Infection is increasing “alarmingly” in Sierra Leone, said the report, and local healthcare workers are carrying the burden. According to the latest figures, the total numbers of cases in Sierra Leone (6,599) will soon eclipse the number reported from Liberia (7,168).
Foreign governments — manly the UK and China — have sent teams to build Ebola treatment centers in locations including Port Loko, Freetown and Makeni, the worst-affected of the country’s 14 districts. However, MSF noted that the UK’s promise to build and provide resources for an additional 700 beds had yet to be fulfilled, two months after its aid program was announced.
“As of 27 November, only 11 of these beds were operational, and only 28 patients had been treated. While the remaining centers are under construction and scheduled to open soon, they will not be running at full capacity until well into the new year,” it said.
Since the UK government’s announced plans for six hospitals, only one has opened, in Kerrytown, an hour’s drive from Freetown. About 50 percent of the available beds were government-run or run by the armed forces, with another 40 percent run by MSF, the briefing said.
“In the absence of adequate facilities to isolate, diagnose and manage Ebola cases, Sierra Leonean healthcare workers are struggling,” MSF added. “[We are] deeply concerned about contamination of uninfected patients and healthcare workers where staff are not necessarily trained to manage Ebola patients and where infection control measures cannot be assured.”
Lack of education about Ebola in all three countries is still a major issue and will prevent the containment of the virus. “MSF teams are still finding that misconceptions about Ebola are widespread and stigma is intense, leading some to avoid seeking treatment or report cases,” it said of Liberia. In a recent example it found that people who had been in contact with the sick were fleeing into the bush so as not to be traced, fearful of what would happen if they were.
Ebola has infected nearly 17,000 people, of which at least 5,987 have died, according to the latest figures from the World Health Organization. Of these cases, the vast majority have taken place in the three hardest-hit countries, although isolated clusters have spread to Senegal, Nigeria, Spain, the U.S., and most recently Mali.
On Tuesday, President Barack Obama urged U.S. lawmakers not to lose sight of the ongoing crisis in West Africa despite a marked drop in Ebola-related news coverage. While he acknowledged that progress had been made in the fight against Ebola, the President pushed Congress to approve $6.2 billion in emergency funding to help sustain that progress and prepare U.S. hospitals to handle future cases.
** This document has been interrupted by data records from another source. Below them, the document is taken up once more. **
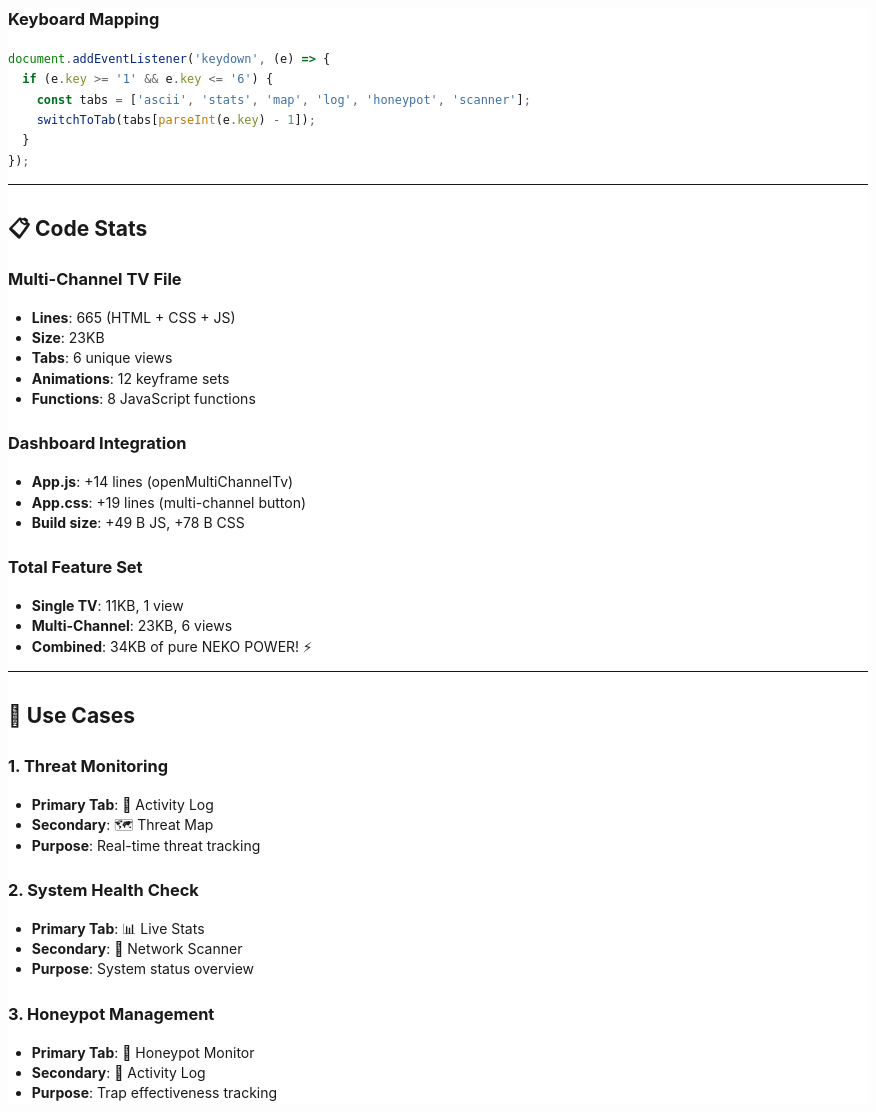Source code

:### Keyboard Mapping
```javascript
document.addEventListener('keydown', (e) => {
  if (e.key >= '1' && e.key <= '6') {
    const tabs = ['ascii', 'stats', 'map', 'log', 'honeypot', 'scanner'];
    switchToTab(tabs[parseInt(e.key) - 1]);
  }
});
```

---

## 📋 Code Stats

### Multi-Channel TV File
- **Lines**: 665 (HTML + CSS + JS)
- **Size**: 23KB
- **Tabs**: 6 unique views
- **Animations**: 12 keyframe sets
- **Functions**: 8 JavaScript functions

### Dashboard Integration
- **App.js**: +14 lines (openMultiChannelTv)
- **App.css**: +19 lines (multi-channel button)
- **Build size**: +49 B JS, +78 B CSS

### Total Feature Set
- **Single TV**: 11KB, 1 view
- **Multi-Channel**: 23KB, 6 views
- **Combined**: 34KB of pure NEKO POWER! ⚡

---

## 🎯 Use Cases

### 1. Threat Monitoring
- **Primary Tab**: 📜 Activity Log
- **Secondary**: 🗺️ Threat Map
- **Purpose**: Real-time threat tracking

### 2. System Health Check
- **Primary Tab**: 📊 Live Stats
- **Secondary**: 📡 Network Scanner
- **Purpose**: System status overview

### 3. Honeypot Management
- **Primary Tab**: 🍯 Honeypot Monitor
- **Secondary**: 📜 Activity Log
- **Purpose**: Trap effectiveness tracking
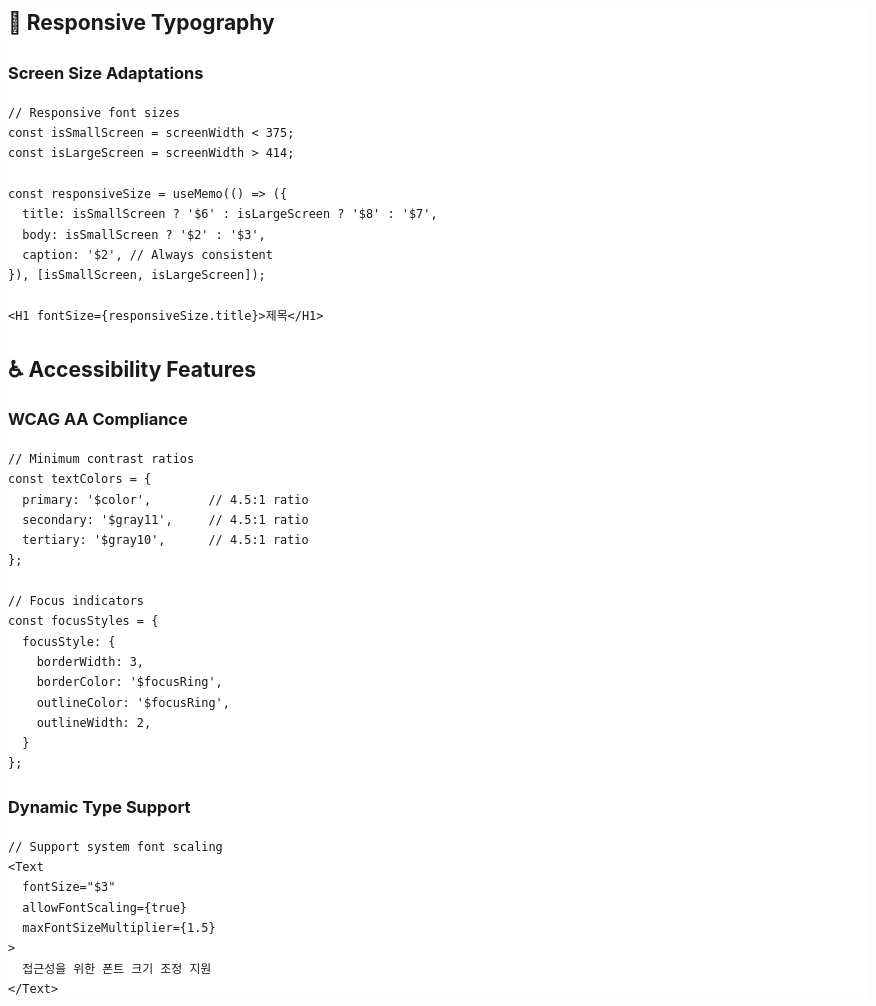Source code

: ## 📱 Responsive Typography

### Screen Size Adaptations

```tsx
// Responsive font sizes
const isSmallScreen = screenWidth < 375;
const isLargeScreen = screenWidth > 414;

const responsiveSize = useMemo(() => ({
  title: isSmallScreen ? '$6' : isLargeScreen ? '$8' : '$7',
  body: isSmallScreen ? '$2' : '$3',
  caption: '$2', // Always consistent
}), [isSmallScreen, isLargeScreen]);

<H1 fontSize={responsiveSize.title}>제목</H1>
```

## ♿ Accessibility Features

### WCAG AA Compliance

```tsx
// Minimum contrast ratios
const textColors = {
  primary: '$color',        // 4.5:1 ratio
  secondary: '$gray11',     // 4.5:1 ratio  
  tertiary: '$gray10',      // 4.5:1 ratio
};

// Focus indicators
const focusStyles = {
  focusStyle: {
    borderWidth: 3,
    borderColor: '$focusRing',
    outlineColor: '$focusRing',
    outlineWidth: 2,
  }
};
```

### Dynamic Type Support

```tsx
// Support system font scaling
<Text 
  fontSize="$3"
  allowFontScaling={true}
  maxFontSizeMultiplier={1.5}
>
  접근성을 위한 폰트 크기 조정 지원
</Text>
```
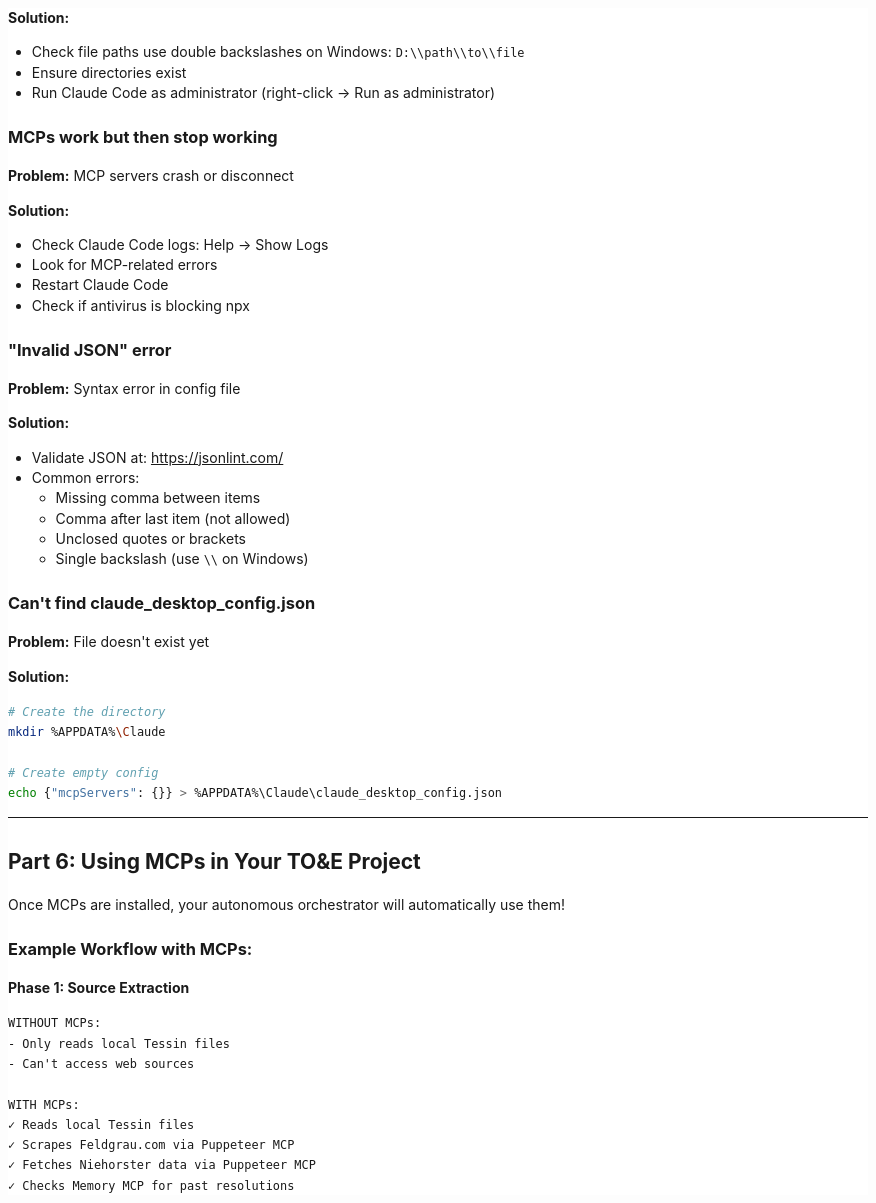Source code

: **Solution:**
- Check file paths use double backslashes on Windows: `D:\\path\\to\\file`
- Ensure directories exist
- Run Claude Code as administrator (right-click → Run as administrator)

### MCPs work but then stop working

**Problem:** MCP servers crash or disconnect

**Solution:**
- Check Claude Code logs: Help → Show Logs
- Look for MCP-related errors
- Restart Claude Code
- Check if antivirus is blocking npx

### "Invalid JSON" error

**Problem:** Syntax error in config file

**Solution:**
- Validate JSON at: https://jsonlint.com/
- Common errors:
  - Missing comma between items
  - Comma after last item (not allowed)
  - Unclosed quotes or brackets
  - Single backslash (use `\\` on Windows)

### Can't find claude_desktop_config.json

**Problem:** File doesn't exist yet

**Solution:**
```bash
# Create the directory
mkdir %APPDATA%\Claude

# Create empty config
echo {"mcpServers": {}} > %APPDATA%\Claude\claude_desktop_config.json
```

---

## Part 6: Using MCPs in Your TO&E Project

Once MCPs are installed, your autonomous orchestrator will automatically use them!

### Example Workflow with MCPs:

**Phase 1: Source Extraction**
```
WITHOUT MCPs:
- Only reads local Tessin files
- Can't access web sources

WITH MCPs:
✓ Reads local Tessin files
✓ Scrapes Feldgrau.com via Puppeteer MCP
✓ Fetches Niehorster data via Puppeteer MCP
✓ Checks Memory MCP for past resolutions
```
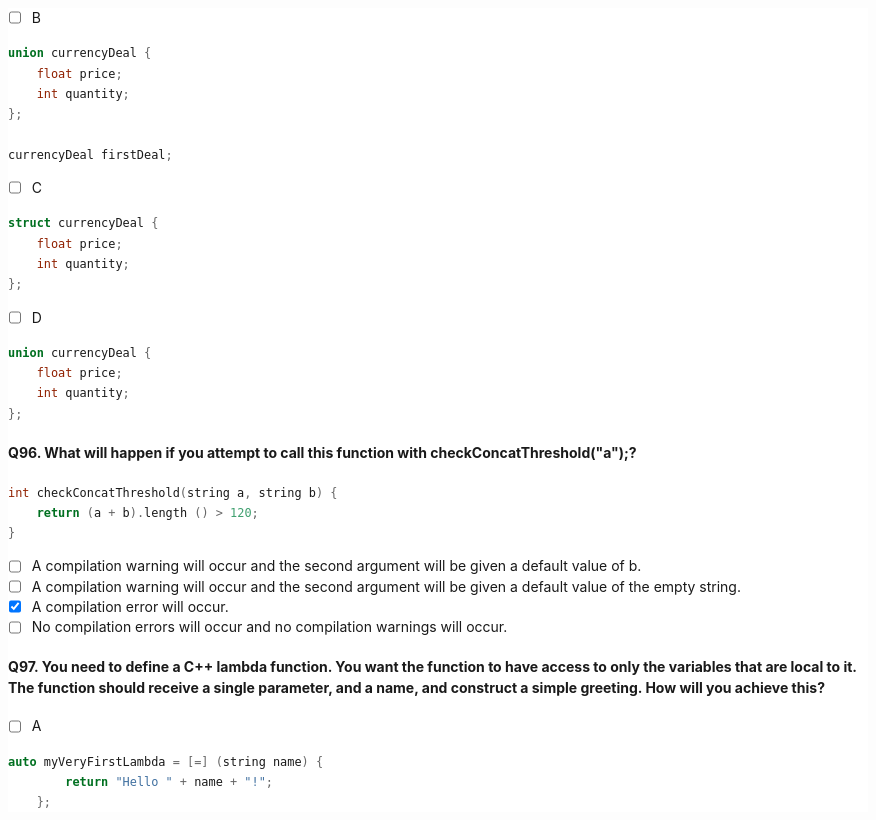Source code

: - [ ] B

```cpp
union currencyDeal {
    float price;
    int quantity;
};

currencyDeal firstDeal;
```

- [ ] C

```cpp
struct currencyDeal {
    float price;
    int quantity;
};
```

- [ ] D

```cpp
union currencyDeal {
    float price;
    int quantity;
};
```

#### Q96. What will happen if you attempt to call this function with checkConcatThreshold("a");?

```cpp
int checkConcatThreshold(string a, string b) {
    return (a + b).length () > 120;
}
```

- [ ] A compilation warning will occur and the second argument will be given a default value of b.
- [ ] A compilation warning will occur and the second argument will be given a default value of the empty string.
- [x] A compilation error will occur.
- [ ] No compilation errors will occur and no compilation warnings will occur.

#### Q97. You need to define a C++ lambda function. You want the function to have access to only the variables that are local to it. The function should receive a single parameter, and a name, and construct a simple greeting. How will you achieve this?

- [ ] A

```cpp
auto myVeryFirstLambda = [=] (string name) {
        return "Hello " + name + "!";
    };
```


[Reference]: https://stackoverflow.com/questions/1608318/is-bool-a-native-c-type
[Reference]: (https://en.cppreference.com/w/cpp/language/array)
[Reference]: https://medium.com/enjoy-algorithm/analysis-of-loop-in-programming-cc9a644ef8cd#:~:text=At%20each%20step%20of%20the%20iteration%2C%20the%20nested%20loop%20is,%20%3D%20O(n%C2%B2).
[Reference]: (https://www.tutorialspoint.com/cprogramming/c_break_statement.htm)
[Reference]: (https://www.algbly.com/More/MCQs/Cpp-mcq/Cpp-functions.html)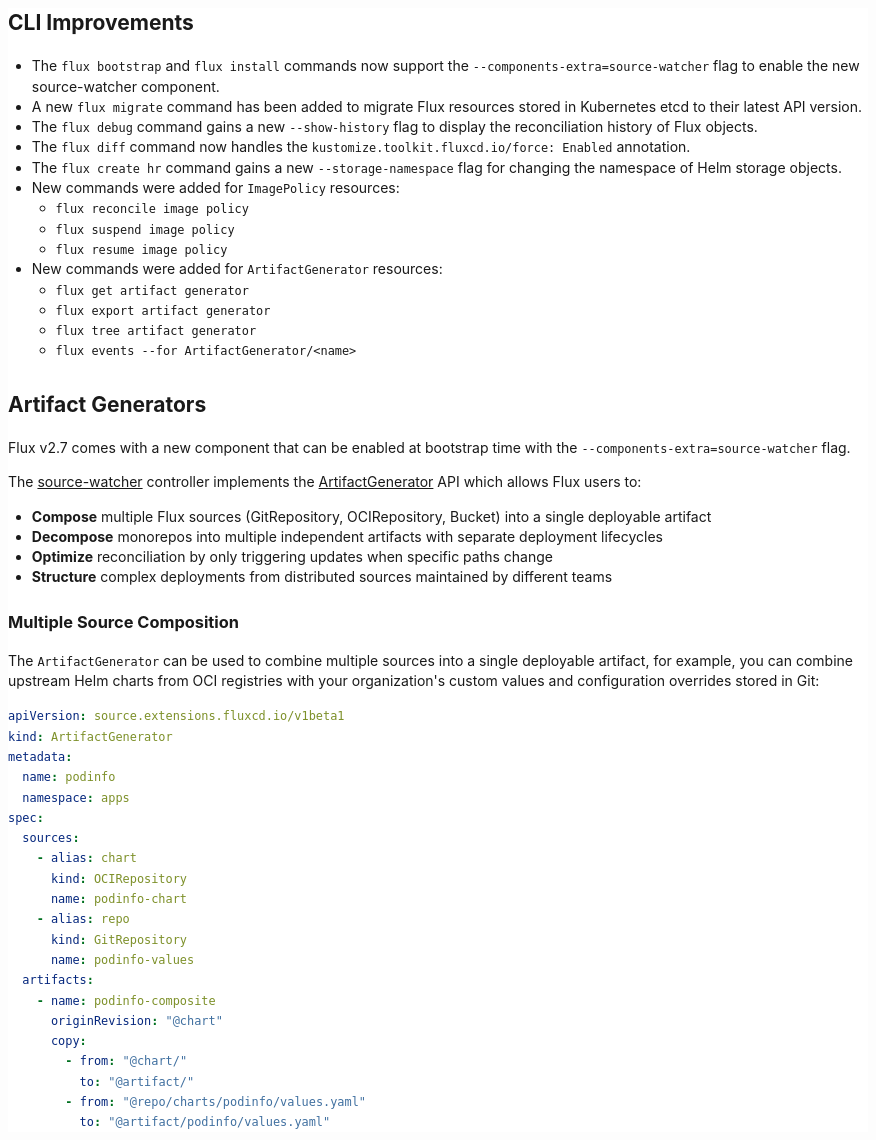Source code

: ## CLI Improvements

- The `flux bootstrap` and `flux install` commands now support the `--components-extra=source-watcher` flag to enable the new source-watcher component.
- A new `flux migrate` command has been added to migrate Flux resources stored in Kubernetes etcd to their latest API version.
- The `flux debug` command gains a new `--show-history` flag to display the reconciliation history of Flux objects.
- The `flux diff` command now handles the `kustomize.toolkit.fluxcd.io/force: Enabled` annotation.
- The `flux create hr` command gains a new `--storage-namespace` flag for changing the namespace of Helm storage objects.
- New commands were added for `ImagePolicy` resources:
  - `flux reconcile image policy`
  - `flux suspend image policy`
  - `flux resume image policy`
- New commands were added for `ArtifactGenerator` resources:
  - `flux get artifact generator`
  - `flux export artifact generator`
  - `flux tree artifact generator`
  - `flux events --for ArtifactGenerator/<name>`

## Artifact Generators

Flux v2.7 comes with a new component that can be enabled at bootstrap time
with the `--components-extra=source-watcher` flag.

The [source-watcher](https://github.com/fluxcd/source-watcher) controller
implements the [ArtifactGenerator](/flux/components/source/artifactgenerators/) API which allows Flux users to:

- **Compose** multiple Flux sources (GitRepository, OCIRepository, Bucket) into a single deployable artifact
- **Decompose** monorepos into multiple independent artifacts with separate deployment lifecycles
- **Optimize** reconciliation by only triggering updates when specific paths change
- **Structure** complex deployments from distributed sources maintained by different teams

### Multiple Source Composition

The `ArtifactGenerator` can be used to combine multiple sources into a single deployable artifact,
for example, you can combine upstream Helm charts from OCI registries
with your organization's custom values and configuration overrides stored in Git:

```yaml
apiVersion: source.extensions.fluxcd.io/v1beta1
kind: ArtifactGenerator
metadata:
  name: podinfo
  namespace: apps
spec:
  sources:
    - alias: chart
      kind: OCIRepository
      name: podinfo-chart
    - alias: repo
      kind: GitRepository
      name: podinfo-values
  artifacts:
    - name: podinfo-composite
      originRevision: "@chart"
      copy:
        - from: "@chart/"
          to: "@artifact/"
        - from: "@repo/charts/podinfo/values.yaml"
          to: "@artifact/podinfo/values.yaml"
```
Also on Tuesday, the World Bank once again lowered its growth projections for the hardest-hit countries. It had already cut them in October. In addition to killing to thousands, the Ebola outbreak, which was first identified in March, has shut hospitals, schools and markets, hampered cross-border trade and resulted in the suspension of many of the airline flights.
Guinea’s economy will grow just 0.5 percent this year, down from an expected 4.5 percent before the crisis began, the bank said in its latest assessment of Ebola’s impact. Sierra Leone is expected to register 4 percent economic growth, down from a pre-crisis expectation of 11.3 percent, while Liberia will see just 2.2 percent growth, down from 5.9 percent. The economic effects are expected to worsen in Guinea and Sierra Leone next year, when both economies will shrink, according to the latest estimate.